Collected data entries:
<<<<

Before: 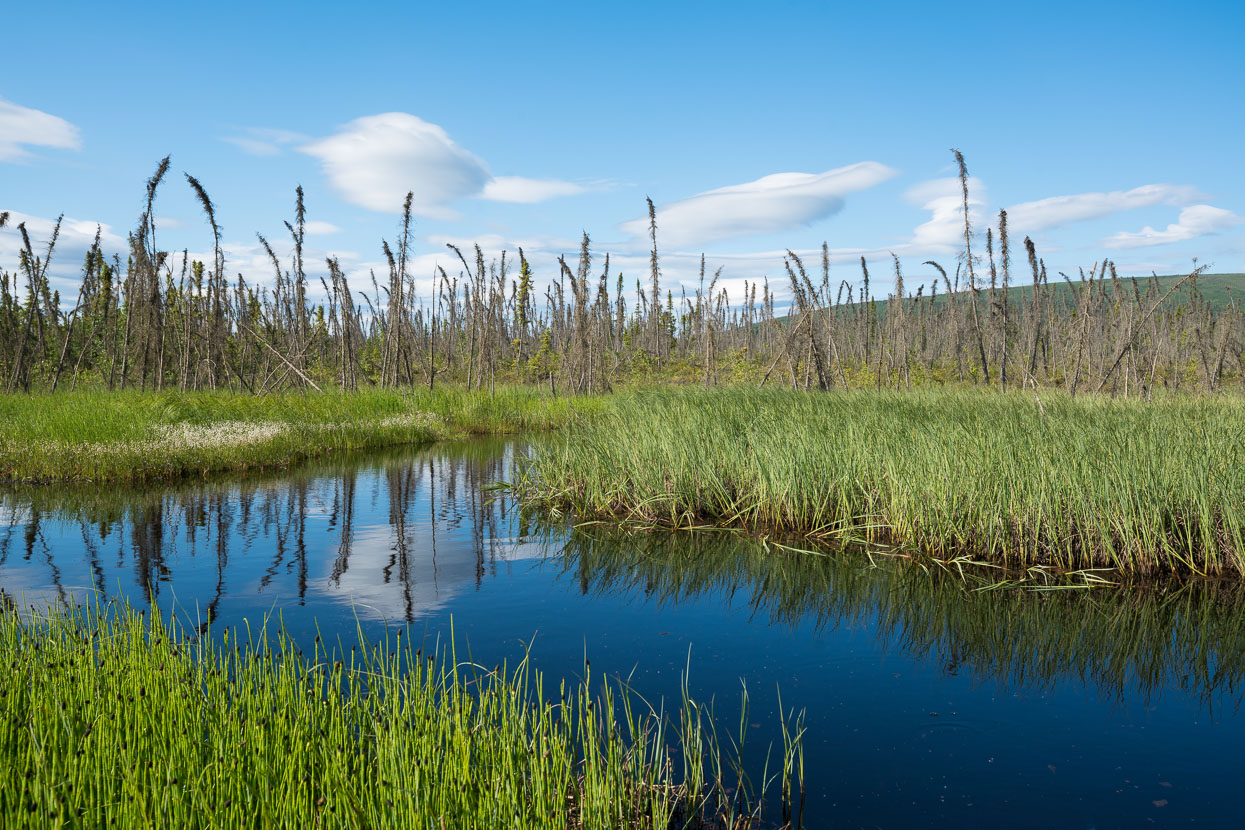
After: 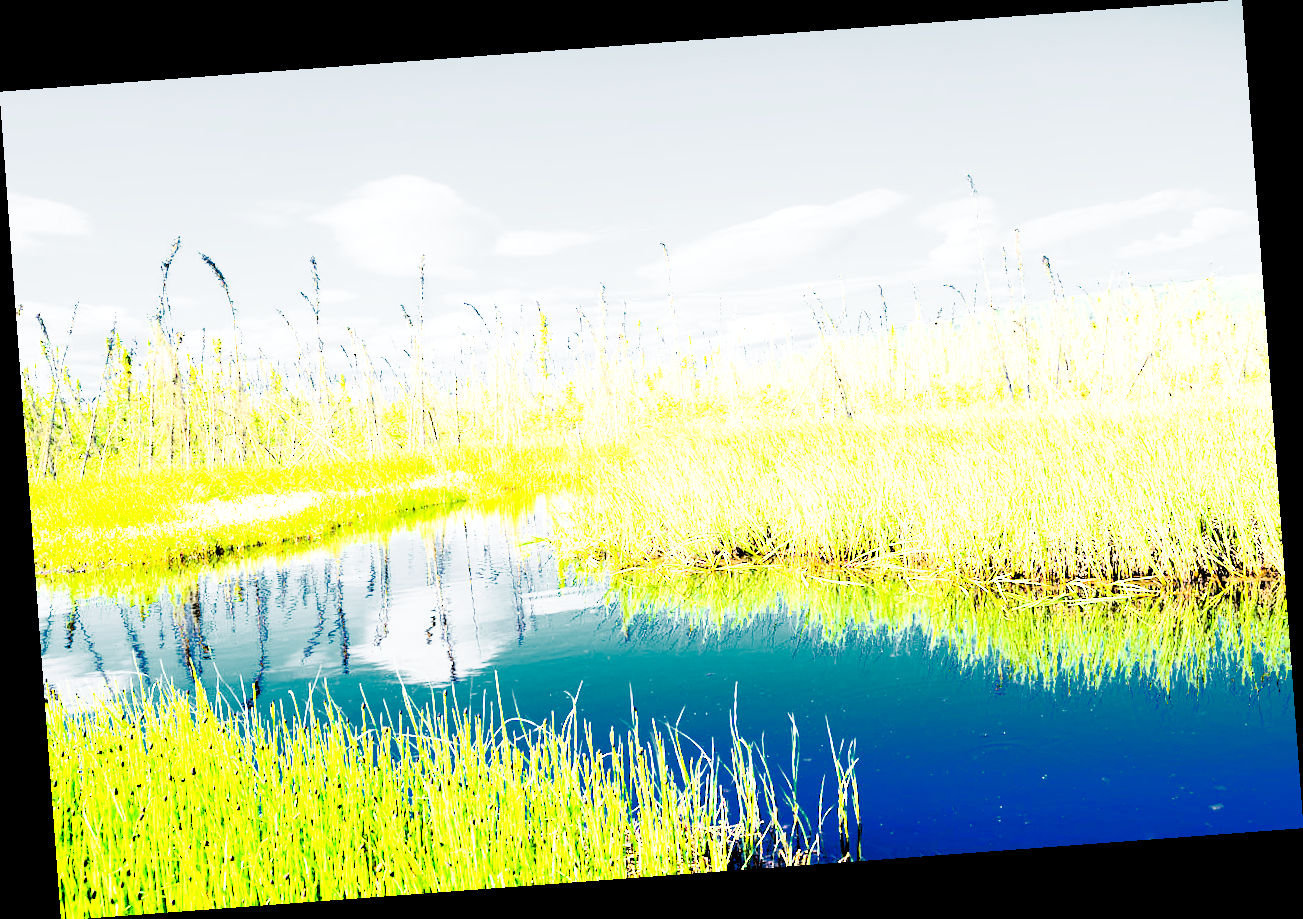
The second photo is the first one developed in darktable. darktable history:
rgb levels: levels [[0.027, 0.429, 0.996], [0, 0.5, 1], [0, 0.5, 1]]
white balance: red 0.925, blue 1.046
contrast brightness saturation: contrast 0.4, brightness 0.05, saturation 0.25
color zones: curves: ch0 [(0, 0.497) (0.143, 0.5) (0.286, 0.5) (0.429, 0.483) (0.571, 0.116) (0.714, -0.006) (0.857, 0.28) (1, 0.497)]
base curve: curves: ch0 [(0, 0) (0.026, 0.03) (0.109, 0.232) (0.351, 0.748) (0.669, 0.968) (1, 1)], preserve colors none
color balance rgb: shadows lift › chroma 2%, shadows lift › hue 247.2°, power › chroma 0.3%, power › hue 25.2°, highlights gain › chroma 3%, highlights gain › hue 60°, global offset › luminance 0.75%, perceptual saturation grading › global saturation 20%, perceptual saturation grading › highlights -20%, perceptual saturation grading › shadows 30%, global vibrance 20%
rotate and perspective: rotation -4.25°, automatic cropping off
exposure: exposure 2 EV, compensate highlight preservation false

>>>>

GIVEN INSTRUCTION
Write out the material word for word from its first line through the line containing "contrast brightness saturation: contrast", including that line, and leave out the pictures.

RESPONSE BELOW
Before: 
After: 
The second photo is the first one developed in darktable. darktable history:
rgb levels: levels [[0.027, 0.429, 0.996], [0, 0.5, 1], [0, 0.5, 1]]
white balance: red 0.925, blue 1.046
contrast brightness saturation: contrast 0.4, brightness 0.05, saturation 0.25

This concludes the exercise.